Plea deal reached with Anthony Mallia, former Ramapo building inspector


The Rockland DA’s Office announced a plea deal with former Ramapo Building Inspector Anthony Mallia, arrested September 2016 on charges he shaved permit costs for dozens of construction projects over the course of 2015 and early 2016. He also was alleged to have overcharged the Moleston Fire District by $75,000 on one construction project.

Mallia had faced a total of 148 felony counts for falsifying business records, tampering with public records and issuing a false certificate and 40 misdemeanor counts for official misconduct. He ultimately pleaded guilty to one felony charge of tampering in the first degree and one charge of official misconduct.  County Court Judge David Zuckerman sentenced Mallia to five years probation and no jail time. Defense attorneys made no jail time a condition of any plea, local media reports said.

Mallia, who had been suspended with pay since his arrest, officially resigned his position this June in a deal with the Town of Ramapo that included four months’ pay and 350 hours of accrued time off. Councilman Patrick Withers voted against the deal, deriding it as a golden parachute for someone who was accused of betraying the public, but it passed the board 3-1. Acting Supervisor Yitzchok Ullman said it was worth paying Mallia to leave rather than have the case drag through the town’s disciplinary hearing process.

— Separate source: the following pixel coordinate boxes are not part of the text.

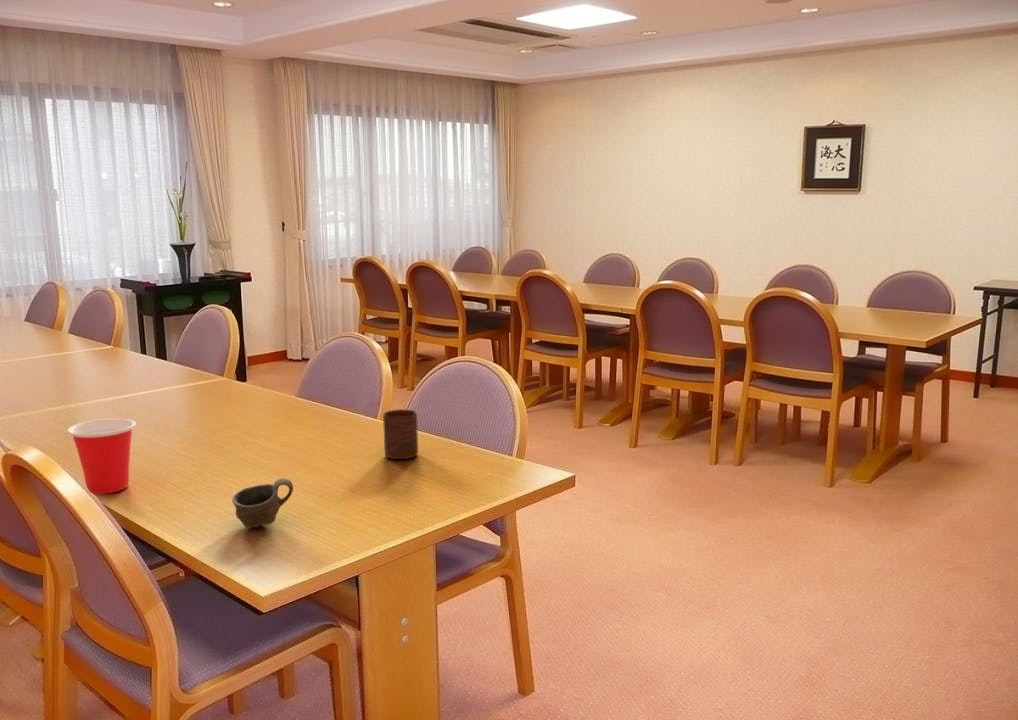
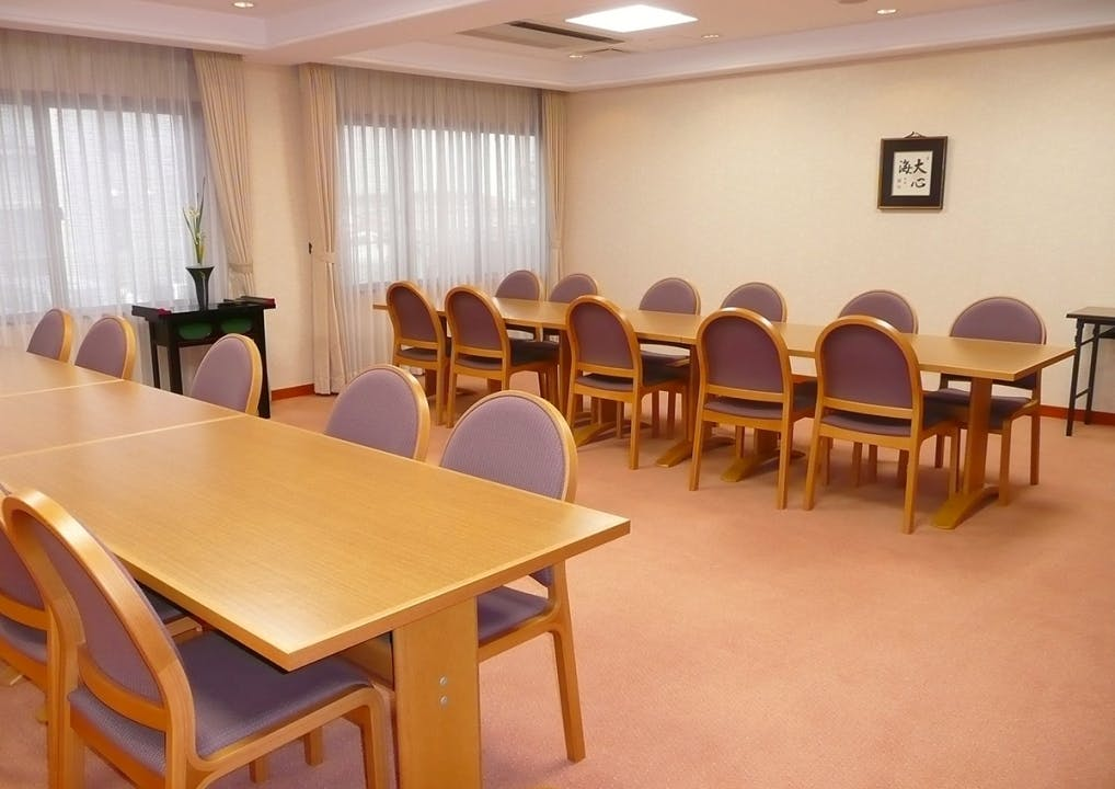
- cup [231,477,294,529]
- cup [67,418,137,495]
- cup [382,408,419,460]
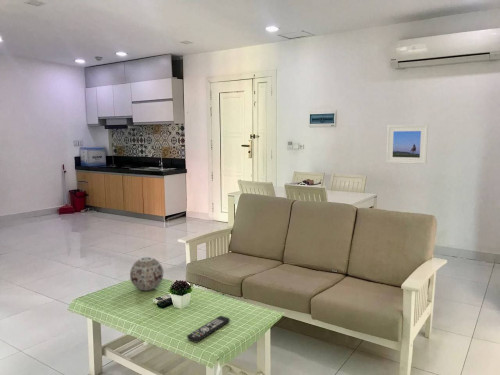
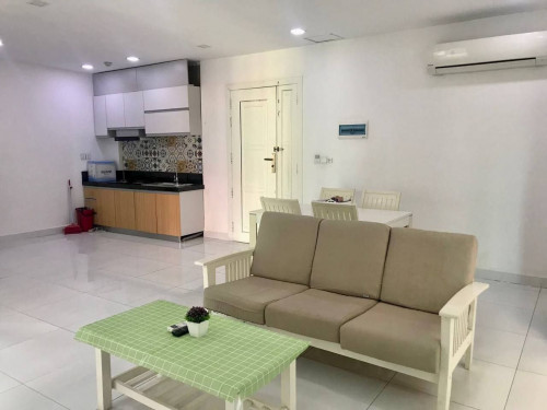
- decorative sphere [129,256,164,292]
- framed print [385,124,429,165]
- remote control [186,315,231,344]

Mallia will continue to receive a public employee pension, as his tenure started before the 2011 NY Ethics Reform Bill was passed. The language of the 2011 bill only applies to elected and appointed officials who began their term after 2011, imposing pension forfeiture on those convicted of felonies associated with their work duties.

Mallia was not required to pay any restitution for the $150,000 in revenue lost by taxpayers because prosecutors said there was no evidence he put any of that money in his pocket. During sentencing, Judge David Zuckerman told the courtroom he had not expected to agree to such a lenient sentence. He credited defense attorneys for putting forth a persuasive argument on behalf of their client.

Bill Weber; candidate for town supervisor reacted to the announcement of a plea from Mallia. He said, “This is another day of disappointing news for Ramapo taxpayers that underscores how badly we need a new direction in Ramapo town government. We have been starved of honest, accountable leadership at every level for years and I believe that the only solution for the future of our town is a fundamental change.”